Genetic research could explain prevalence of disease in humans

The evolutionary path that separated humans from chimps 5 million years ago may have made human sperm survive better but paradoxically may have made humans prone to cancer.

A comparison of chimpanzee genes to human genes shows a concentration of genes unique to people in areas associated with sperm production and cancer, and suggests the changes that make humans unique also make us uniquely prone to cancer.

“If we are right about this, it may help explain the high prevalence of cancer,” said Rasmus Nielsen of the University of Copenhagen in Denmark, who led the study while at Cornell University in New York.

Nielsen and colleagues were studying the chimpanzee genome, the collection of all DNA, for clues about what make chimps and humans different. They used genetic sequences published by Maryland-based Celera Corp.

For the report, published in the journal Public Library of Science Biology, Nielsen's team at Cornell studied the 13,731 genetic sequences that are the most different between humans and chimps.

Many genes linked to tumor development
They knew that genes having to do with smell, making sperm and fighting bacteria and viruses were likely to be different.

“While we expected to find genes involved in olfaction, spermatogenesis, and immune defense among the 50 annotated genes ... we were surprised to find a very large proportion of cancer-related genes, especially genes involved in tumor suppression, apoptosis, and cell cycle control sequences,” they wrote.

“It is surprising to find such a large proportion of genes that may be related to tumor development and control.”

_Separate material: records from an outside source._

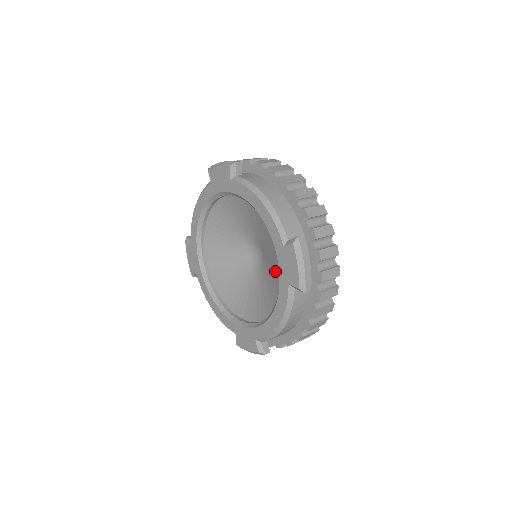
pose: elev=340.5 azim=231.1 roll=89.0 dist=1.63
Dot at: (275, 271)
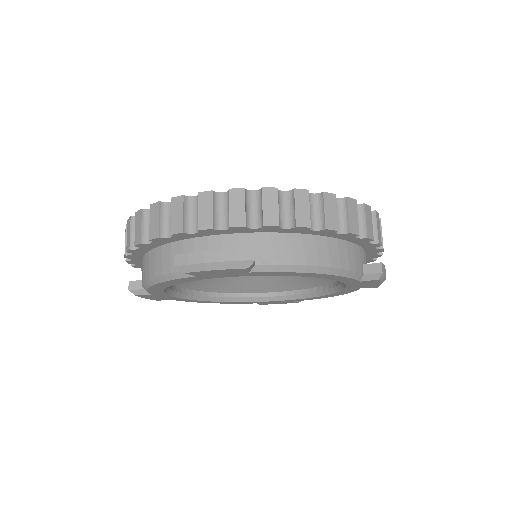
Dot at: occluded
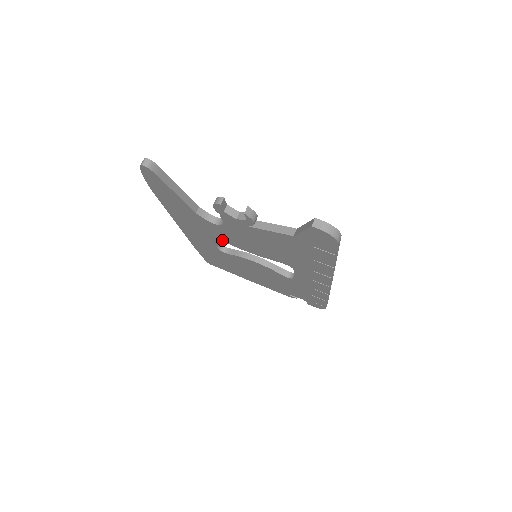
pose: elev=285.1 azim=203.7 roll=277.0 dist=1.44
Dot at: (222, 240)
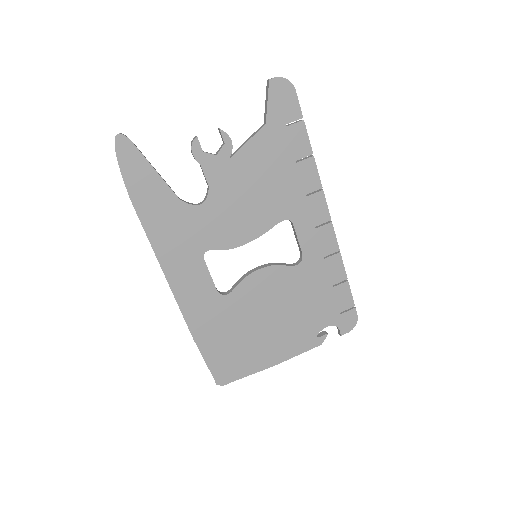
Dot at: (217, 249)
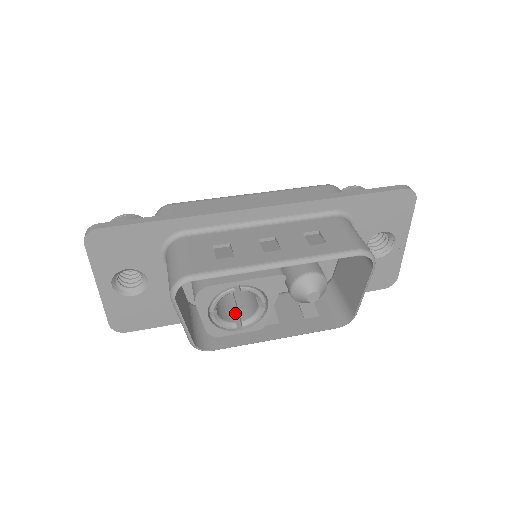
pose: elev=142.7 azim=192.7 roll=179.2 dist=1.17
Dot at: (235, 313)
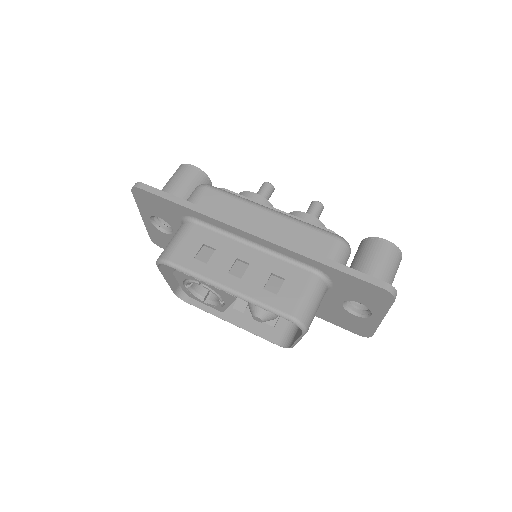
Dot at: occluded
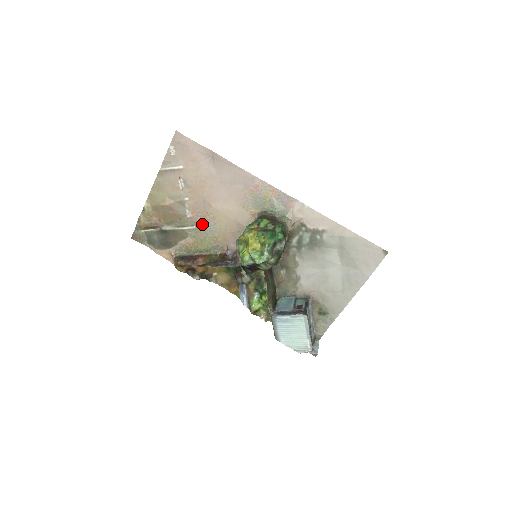
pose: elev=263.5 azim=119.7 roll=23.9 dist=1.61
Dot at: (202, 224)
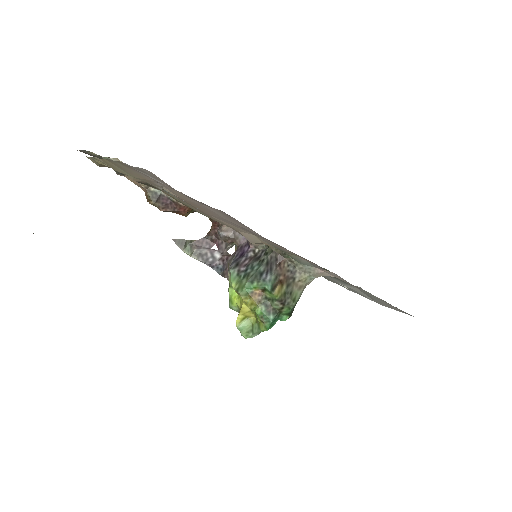
Dot at: (190, 206)
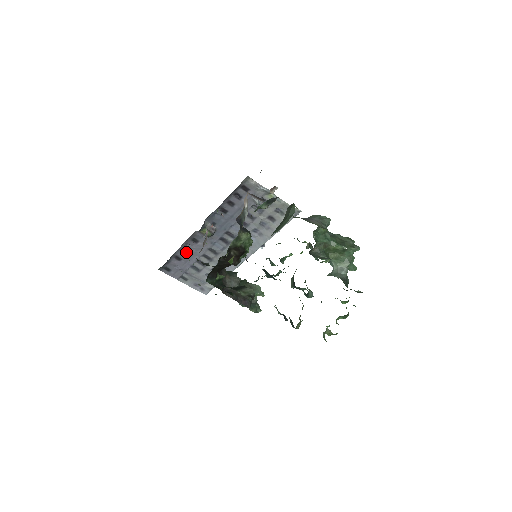
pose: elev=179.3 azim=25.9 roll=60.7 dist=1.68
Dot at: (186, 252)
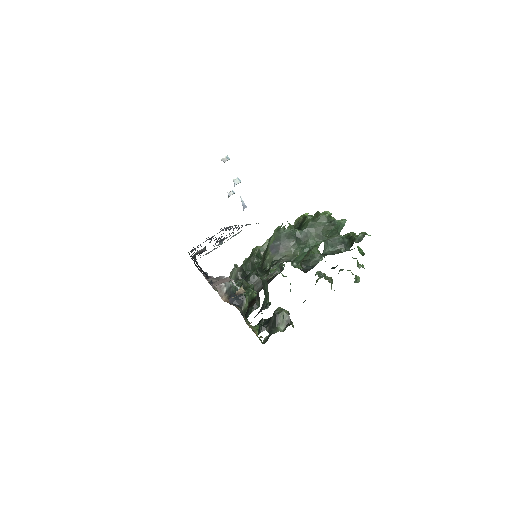
Dot at: occluded
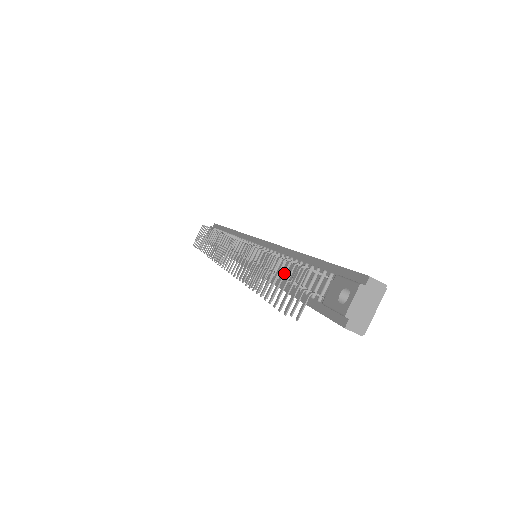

In cancer, cells lose their ability to self-destruct when they become faulty, a process called apoptosis. Cell cycling — the process by which cells activate, divide, and grow into two separate cells — is also disrupted in cancer.

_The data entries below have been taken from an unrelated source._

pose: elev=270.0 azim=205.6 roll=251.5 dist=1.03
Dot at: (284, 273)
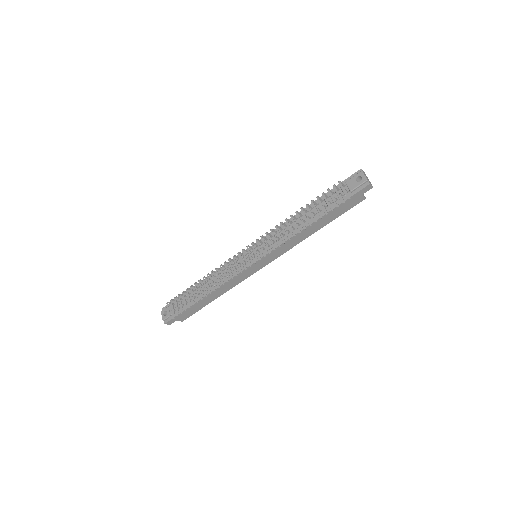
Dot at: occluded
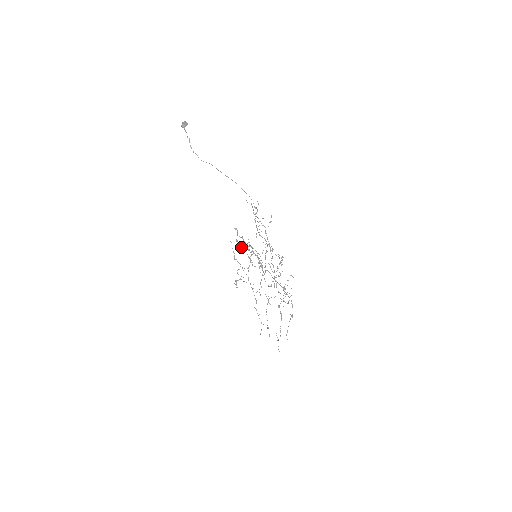
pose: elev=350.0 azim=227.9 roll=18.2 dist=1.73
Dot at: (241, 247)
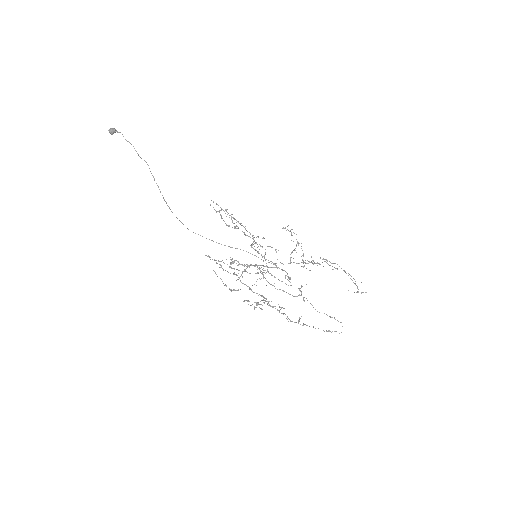
Dot at: (234, 261)
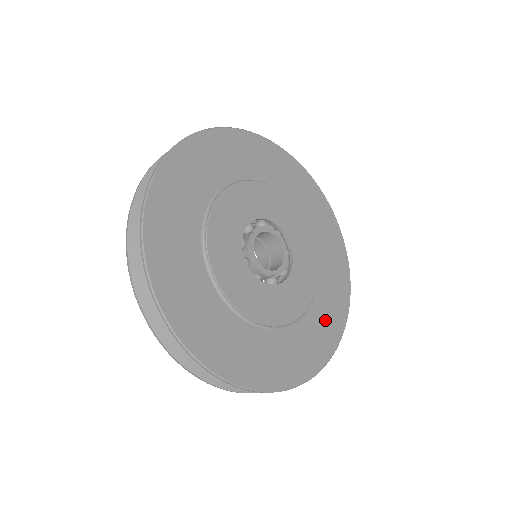
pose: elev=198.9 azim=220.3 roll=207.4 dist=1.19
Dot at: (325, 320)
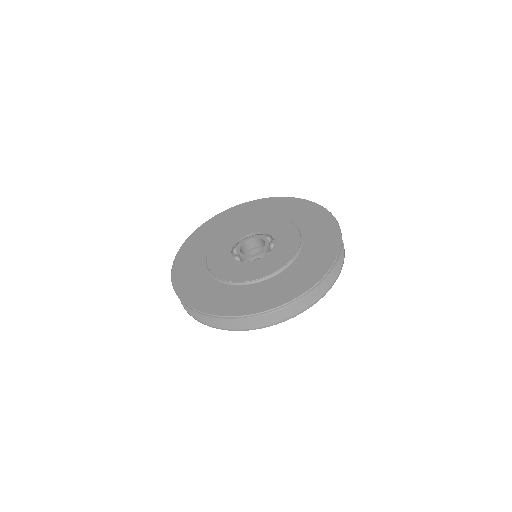
Dot at: (304, 271)
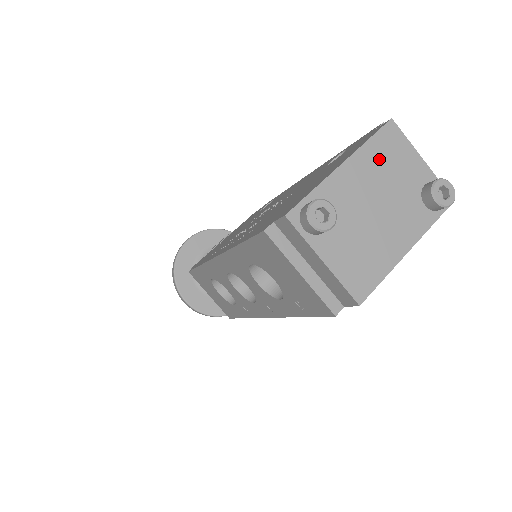
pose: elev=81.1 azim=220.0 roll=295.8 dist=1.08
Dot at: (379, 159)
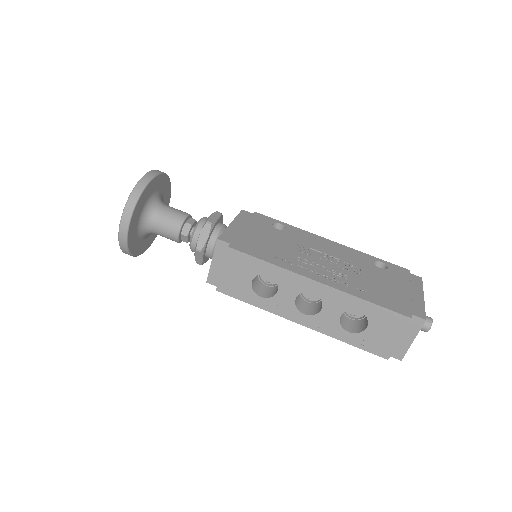
Dot at: occluded
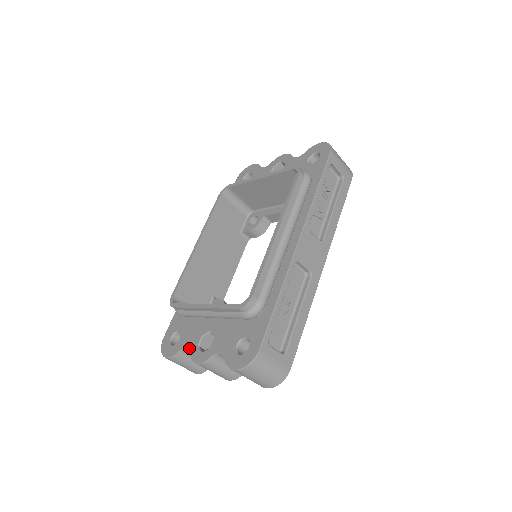
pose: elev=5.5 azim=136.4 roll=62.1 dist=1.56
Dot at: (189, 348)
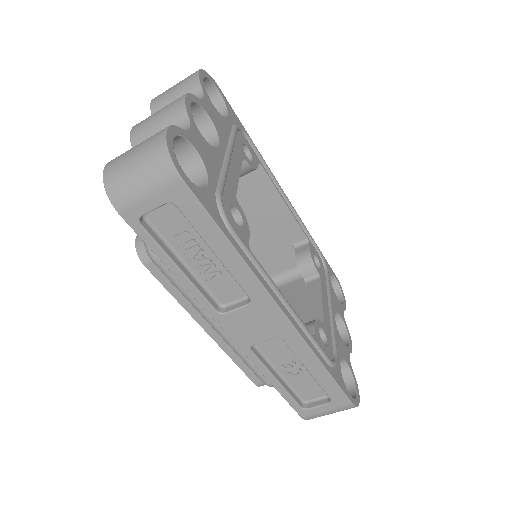
Dot at: occluded
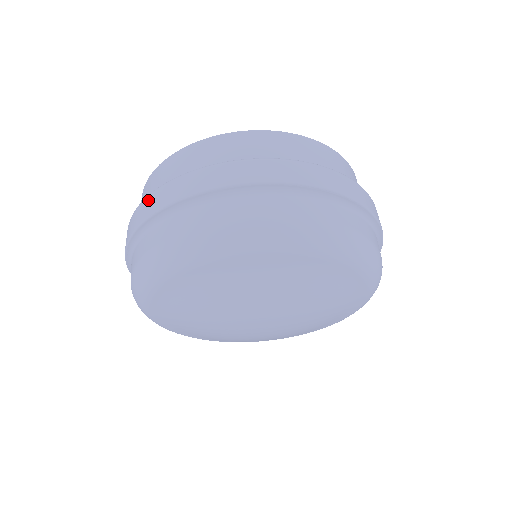
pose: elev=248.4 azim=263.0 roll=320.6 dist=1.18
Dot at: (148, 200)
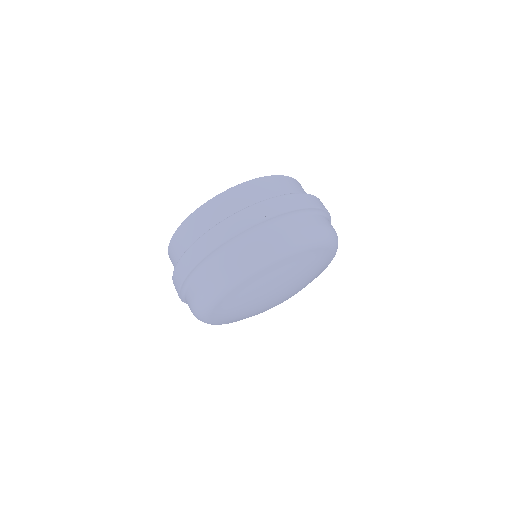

“Eliminating cancer cells by apoptosis is one of the main processes used by the organism to fight cancer,” Nielsen said.

“The connection that we saw that these genes involved in proliferation may be involved in spermatogenesis,” Cornell's Andrew Clark, who worked on the study, said in a telephone interview.

Apoptosis also kills many developing sperm cells before they mature. But evolution could have interfered with this process, allowing more sperm to reach maturity, thus carrying the mutation into the next generation.

Clark said chimpanzees get cancer, too, but no one has been able to study enough of them in captivity to see if they do so at the same rate and in the same ways as humans do.

Cancer in people usually occurs in late adulthood, after they have reproduced, and thus has not been removed by natural selection — the process that leads to evolution.